Brody wrote that the plaintiffs allege that their economists conducted analyses to ensure that sufficient funding would be available to pay benefits to all eligible class members given the size of the class and projected incidence rates, and that the plaintiffs’ lawyers “believe” that the aggregate sum is sufficient to compensate all retired NFL players who may receive qualifying diagnoses, but that “no such analyses were provided to me in support of the Plaintiffs’ Motion."
“In the absence of additional supporting evidence, I have concerns about the fairness, reasonableness, and adequacy of the Settlement,” Brody wrote.
The judge did praise the parties for a “commendable effort to reach a negotiated resolution to this dispute,” and went on to write that there is nothing to indicate that the proposed settlement was not the result of “good faith, arm’s-length negotiations between adversaries.
“Nonetheless,” Brody wrote, “on the basis of the present record, I am not yet satisfied that the Settlement ‘has no obvious deficiencies, grants no preferential treatment to segments of the class, and falls within the range of possible approval.'”
Brody also made clear that preliminary approval is “not simply a judicial ‘rubber stamp’ of the parties’ agreement.”
The judge cited precedence from the U.S. Court of Appeals for the Third Circuit that says, “In cases such as this, where settlement negotiations precede class certification, and approval for settlement and certification are sought simultaneously, we require district courts to be even ‘more scrupulous than usual’ when examining the fairness of the proposed settlement.”
The sides announced in August that they had reached a proposed $765 million settlement in the case.
Brody, the judge overseeing the MDL, had earlier appointed retired U.S. District Judge Layn Phillips to serve as a mediator to handle the talks between the two camps.
Phillips had announced that the settlement would end the litigation against the NFL and NFL Properties and provide medical and other benefits, as well as cash dollars, to injured former players and their families.
The first lawsuits had started rolling in July 2011.
The plaintiffs and their spouses accused the defendants of breaching their duties to the players by failing to take reasonable actions to protect the athletes from chronic risks created by concussive and sub-concussive head injuries and that the NFL parties concealed those risks.
The growing lawsuits were soon consolidated into a multidistrict litigation and Brody was assigned by a federal judicial panel to handle all pre-trial matters.
Brody had directed the parties into mediation in July, with Phillips assigned to oversee the talks.
During the course of the mediation, according to Brody’s recent memorandum, the two sides met with various medical, actuarial and economic experts to determine, develop and test an appropriate settlement framework to meet the needs of the retired players suffering from chronic injuries.
The two subclasses that made up the settlement class were retired players who were not diagnosed with a “qualifying diagnosis” prior to the date of class certification, and those who were diagnosed with injuries prior to that date.
The second subclass also consisted of representatives of deceased players who had been diagnosed with such diseases before death.
The settlement had the NFL making $760 million in payments to the class members over a two-decade period, with $675 million going into a monetary award fund that would award cash to retired players who already have a qualifying diagnosis or would receive one in the future.
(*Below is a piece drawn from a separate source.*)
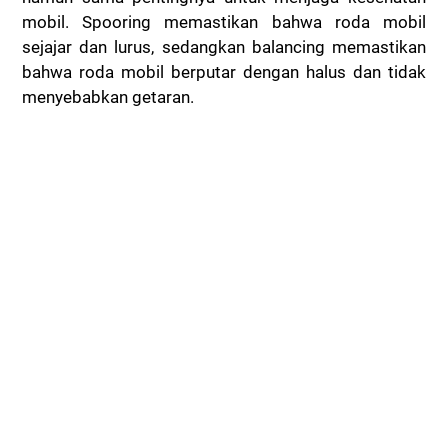
mobil. Spooring memastikan bahwa roda mobil
sejajar dan lurus, sedangkan balancing memastikan
bahwa roda mobil berputar dengan halus dan tidak
menyebabkan getaran.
The settlement also provided for a $75 million baseline assessment program that would offer eligible retired players baseline neuropsychological and neurological evaluations to determine the existence and extent of any cognitive defects.
It also would have set aside $10 million for an education fund to fund programs promoting safety and injury prevention with regard to football players, including safety-related initiatives in youth football.
Plaintiffs’ lawyers were asking $112.5 million in legal fees.
In her memorandum, Brody wrote that even if only 10 percent of retired players eventually receive a qualifying diagnosis, “it’s difficult to see how the Monetary Award Fun would have the funds available over its lifespan to pay all claimants at these significant award levels.”
The settlement contemplated a $675 million monetary award fund with a 65-year lifespan for the class of approximately 20,000 people, Brody noted.
The judge wrote that the current record “does not sufficiently address my concerns."